The trouble (maybe) with this principle is that, if we apply it repeatedly on a person who starts out with a normal amount of hair everywhere, we will eventually get someone who has a massive bald spot in the middle of their head, with a lot of hair on the side. This person (we might say) is less hairy than when he started, even though each individual move seemed to make him hairier overall.
Now, maybe this principle about trading off between the distribution of hair and the number of hairs isn’t too plausible. Or maybe the final verdict should just be that the person with the bald spot is actually hairier than the person we started out with. My point is merely: this is a different puzzle than the puzzle about plucking a single hair from someone until they are bald. The question here concerns trading off between two aspects of ‘hair’, whereas the question in the Sorites series of ‘hair’ is: is ‘hairiness’ intolerant of even a single hair being plucked off someone’s head?
Of course, I should be clear that this is not to say that the Sorites is totally irrelevant when thinking about the Spectrum Argument. It might be that some moves within the dialectic of the Spectrum Argument may eventually make use of resources from the work on vagueness. For instance, if one defends a lexical threshold view (a view on which no amount of x’s could ever be of more total value than some number of y’s) , one question from opponents may be about where such a threshold should obtain. Here, one can make analogies to the Sorites paradox and adopt one of those solutions to answer the lexical skeptic.
But that is compatible with the thrust of this post. My point here has merely been that the Sorites paradox and the Spectrum Argument are two different arguments, not that, within each argument, there aren’t moves you can make to defend one particular view that uses work on vagueness. Indeed, vagueness and line-drawing is part of most philosophical debates concerning some concept or other.
Do not be fooled by the fact that the Sorites and Spectrum Argument both involve applying a principle many times across many cases. The two arguments are subtly different. Next time you hear someone saying they are the same, send them this post! :)



Good post, absolutely true. I will say with this:
Tortures over Pinpricks: A world of billions of horrific tortures is preferable to a world of n mild, barely noticeable pinpricks.

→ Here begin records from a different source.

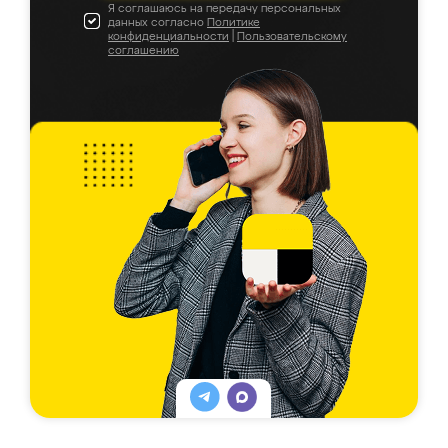
Я соглашаюсь на передачу персональных
данных согласно
Политике
конфиденциальности
|
Пользовательскому
соглашению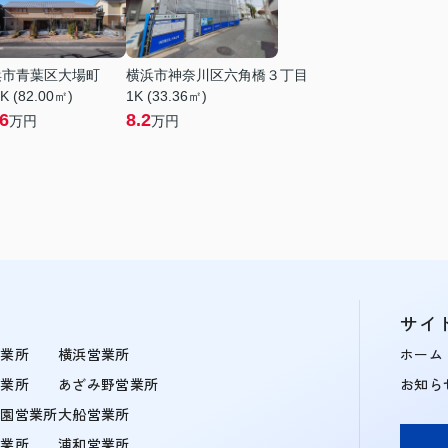
浜市青葉区大場町
横浜市神奈川区六角橋３丁目
K (82.00㎡)
1K (33.36㎡)
.6
8.2
万円
万円
サイ
営業所
横浜営業所
ホーム
営業所
あざみ野営業所
お知ら
学園営業所
大船営業所
営業所
浦和営業所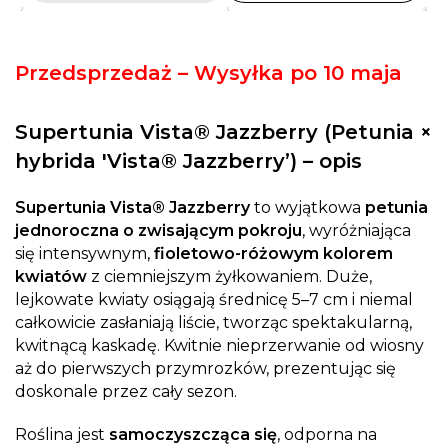
Przedsprzedaż – Wysyłka po 10 maja
Supertunia Vista® Jazzberry (Petunia ×
hybrida 'Vista® Jazzberry’) – opis
Supertunia Vista® Jazzberry
to wyjątkowa
petunia
jednoroczna o zwisającym pokroju
, wyróżniająca
się intensywnym,
fioletowo-różowym kolorem
kwiatów
z ciemniejszym żyłkowaniem. Duże,
lejkowate kwiaty osiągają średnicę 5–7 cm i niemal
całkowicie zasłaniają liście, tworząc spektakularną,
kwitnącą kaskadę. Kwitnie nieprzerwanie od wiosny
aż do pierwszych przymrozków, prezentując się
doskonale przez cały sezon.
Roślina jest
samoczyszcząca się
, odporna na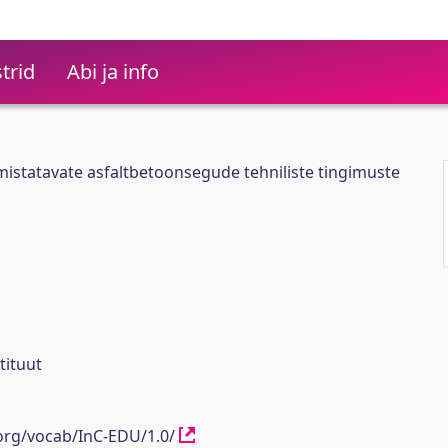
trid
Abi ja info
mistatavate asfaltbetoonsegude tehniliste tingimuste
tituut
.org/vocab/InC-EDU/1.0/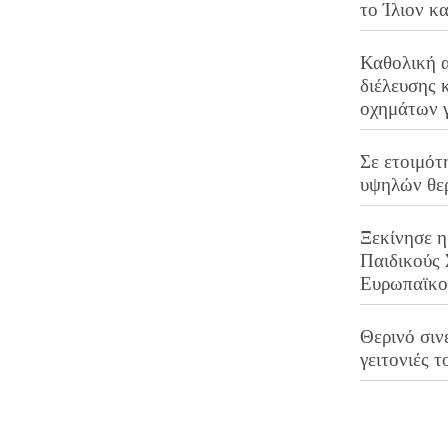
το Ίλιον κ
Καθολική 
διέλευσης 
οχημάτων 
Σε ετοιμότ
υψηλών θε
Ξεκίνησε η
Παιδικούς
Ευρωπαϊκ
Θερινό σινε
γειτονιές τ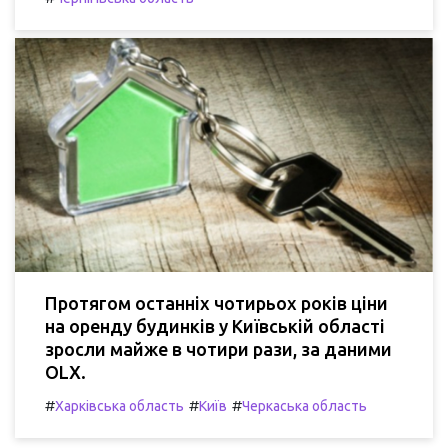
Протягом останніх чотирьох років ціни
на оренду будинків у Київській області
зросли майже в чотири рази, за даними
OLX.
#
#
#
Харківська область
Київ
Черкаська область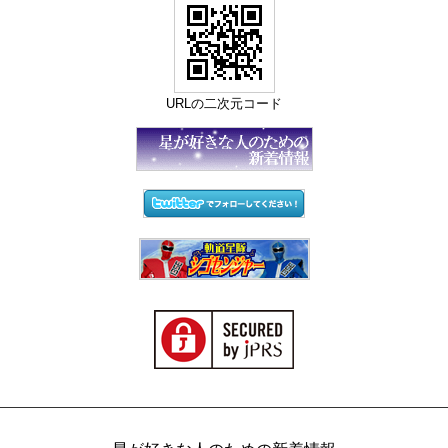
URLの二次元コード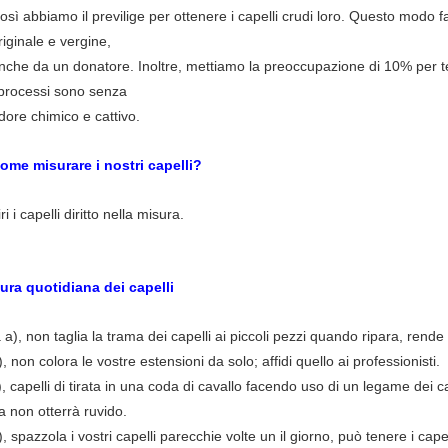
osì abbiamo il previlige per ottenere i capelli crudi loro. Questo modo f
riginale e vergine,
nche da un donatore. Inoltre, mettiamo la preoccupazione di 10% per ten
 processi sono senza
dore chimico e cattivo.
ome misurare i nostri capelli?
iri i capelli diritto nella misura.
ura quotidiana dei capelli
a a), non taglia la trama dei capelli ai piccoli pezzi quando ripara, rende i
), non colora le vostre estensioni da solo; affidi quello ai professionisti.
), capelli di tirata in una coda di cavallo facendo uso di un legame dei c
a non otterrà ruvido.
), spazzola i vostri capelli parecchie volte un il giorno, può tenere i cape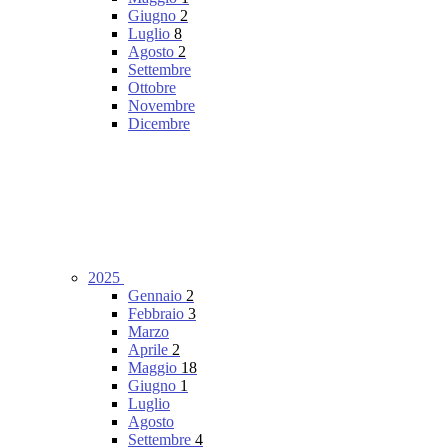
Giugno
2
Luglio
8
Agosto
2
Settembre
Ottobre
Novembre
Dicembre
2025
Gennaio
2
Febbraio
3
Marzo
Aprile
2
Maggio
18
Giugno
1
Luglio
Agosto
Settembre
4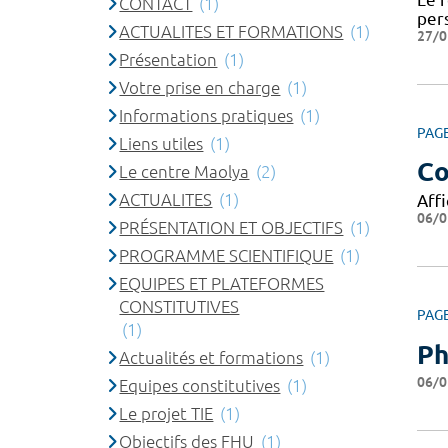
CONTACT
(1)
per
ACTUALITES ET FORMATIONS
(1)
27/0
Présentation
(1)
Votre prise en charge
(1)
Informations pratiques
(1)
PAG
Liens utiles
(1)
Co
Le centre Maolya
(2)
ACTUALITES
(1)
Affi
06/0
PRÉSENTATION ET OBJECTIFS
(1)
PROGRAMME SCIENTIFIQUE
(1)
EQUIPES ET PLATEFORMES
CONSTITUTIVES
PAG
(1)
Ph
Actualités et formations
(1)
06/0
Equipes constitutives
(1)
Le projet TIE
(1)
Objectifs des FHU
(1)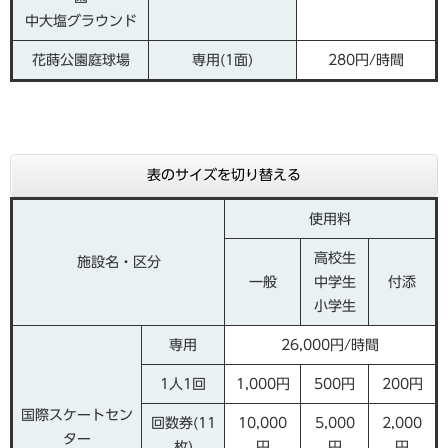
中大塩グラウンド
花蒔公園庭球場
専用(1面)
280円/時間
表のサイズを切り替える
使用料
高校生
施設名・区分
一般
中学生
付添
小学生
専用
26,000円/時間
1人1回
1,000円
500円
200円
国際スケートセン
回数券(11
10,000
5,000
2,000
ター
枚)
円
円
円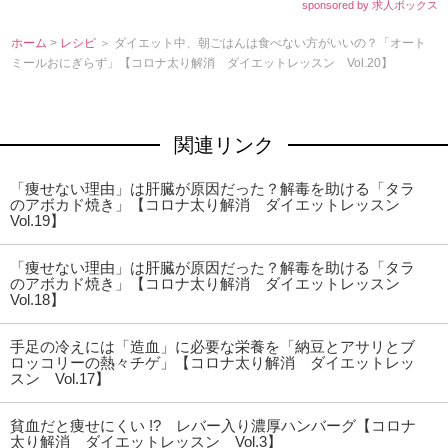
sponsored by 求人ボックス
ホーム
>
レシピ
＞ ダイエット中、朝ごはんは食べない方がいいの？「オート
ミールおにぎらず」【コロナ太り解消 ダイエットレッスン Vol.20】
関連リンク
「痩せない理由」は肝臓が原因だった？解毒を助ける「タラ
のアボカド焼き」【コロナ太り解消 ダイエットレッスン
Vol.19】
「痩せない理由」は肝臓が原因だった？解毒を助ける「タラ
のアボカド焼き」【コロナ太り解消 ダイエットレッスン
Vol.18】
手足の冷えには「造血」に必要な栄養を「納豆とアサリとブ
ロッコリーの熱々チゲ」【コロナ太り解消 ダイエットレッ
スン Vol.17】
貧血だと痩せにくい !? レバー入り濃厚ハンバーグ【コロナ
太り解消 ダイエットレッスン Vol.3】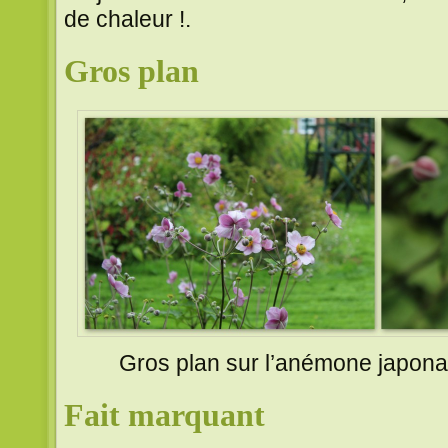
de chaleur !.
Gros plan
Gros plan sur l’anémone japonais
Fait marquant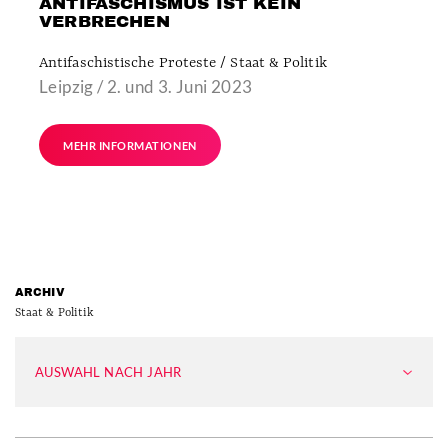
ANTIFASCHISMUS IST KEIN
VERBRECHEN
Antifaschistische Proteste / Staat & Politik
Leipzig / 2. und 3. Juni 2023
MEHR INFORMATIONEN
ARCHIV
Staat & Politik
AUSWAHL NACH JAHR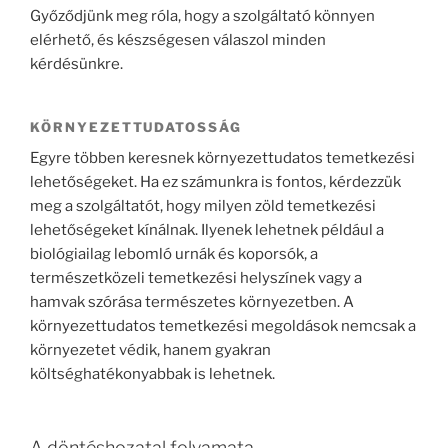
Győződjünk meg róla, hogy a szolgáltató könnyen
elérhető, és készségesen válaszol minden
kérdésünkre.
KÖRNYEZETTUDATOSSÁG
Egyre többen keresnek környezettudatos temetkezési
lehetőségeket. Ha ez számunkra is fontos, kérdezzük
meg a szolgáltatót, hogy milyen zöld temetkezési
lehetőségeket kínálnak. Ilyenek lehetnek például a
biológiailag lebomló urnák és koporsók, a
természetközeli temetkezési helyszínek vagy a
hamvak szórása természetes környezetben. A
környezettudatos temetkezési megoldások nemcsak a
környezetet védik, hanem gyakran
költséghatékonyabbak is lehetnek.
A döntéshozatal folyamata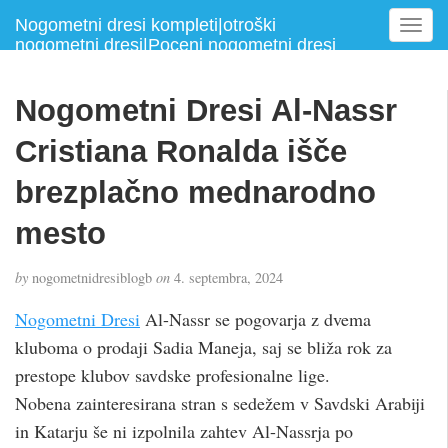
Nogometni dresi kompleti|otroški
T
nogometni dresi|Poceni nogometni dresi
o
g
g
Nogometni Dresi Al-Nassr
l
e
Cristiana Ronalda išče
n
a
brezplačno mednarodno
v
mesto
i
g
a
by
nogometnidresiblogb
on
4. septembra, 2024
t
i
Nogometni Dresi
Al-Nassr se pogovarja z dvema
o
kluboma o prodaji Sadia Maneja, saj se bliža rok za
n
prestope klubov savdske profesionalne lige.
Nobena zainteresirana stran s sedežem v Savdski Arabiji
in Katarju še ni izpolnila zahtev Al-Nassrja po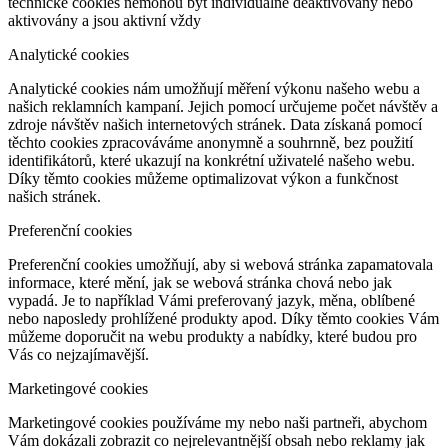
technické cookies nemohou být individuálně deaktivovány nebo
aktivovány a jsou aktivní vždy
Analytické cookies
Analytické cookies nám umožňují měření výkonu našeho webu a
našich reklamních kampaní. Jejich pomocí určujeme počet návštěv a
zdroje návštěv našich internetových stránek. Data získaná pomocí
těchto cookies zpracováváme anonymně a souhrnně, bez použití
identifikátorů, které ukazují na konkrétní uživatelé našeho webu.
Díky těmto cookies můžeme optimalizovat výkon a funkčnost
našich stránek.
Preferenční cookies
Preferenční cookies umožňují, aby si webová stránka zapamatovala
informace, které mění, jak se webová stránka chová nebo jak
vypadá. Je to například Vámi preferovaný jazyk, měna, oblíbené
nebo naposledy prohlížené produkty apod. Díky těmto cookies Vám
můžeme doporučit na webu produkty a nabídky, které budou pro
Vás co nejzajímavější.
Marketingové cookies
Marketingové cookies používáme my nebo naši partneři, abychom
Vám dokázali zobrazit co nejrelevantnější obsah nebo reklamy jak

This is just the dust specks vs torture debate, and I am firmly on the side that the torture is the more moral option. So as someone who accepts the repugnant conclusion, I think your version is actually weaker because your version doesn’t rely on the fact that creating barely net good lives is always good.
Note that the Repugnant Conclusion and Spectrum Argument apply to utility functions that try to add up a total amount of happiness. They don't apply to functions that just take an average of happiness. The post kind of just assumes we're talking about the former, but I think this is an important assumption to note!
Of course, we want to say more happy people is better than fewer happy people. A simple function you could choose is, "Pick the universe with the higher average happiness; if absolutely equal, then pick the one with more people." Of course, this immediately runs into its own weird Conclusion: A single super happy person would be picked over a universe full of billions of very happy people.
The natural next thing to try is combining the two measures, say, by calculating the worth of a universe by multiplying its average happiness by its total happiness to create a sort of custom happiness score (which will need extra tweaks to consider negative values, ie suffering, and other things we might care about, like just desserts, or qualities like "fulfillment" instead of "happiness").
My question: Does the Spectrum Argument still work on the simple multiplication function?
(If the answer to this isn't already known, I plan on exploring some examples and attempting a proof, one way or the other, when I find the time.)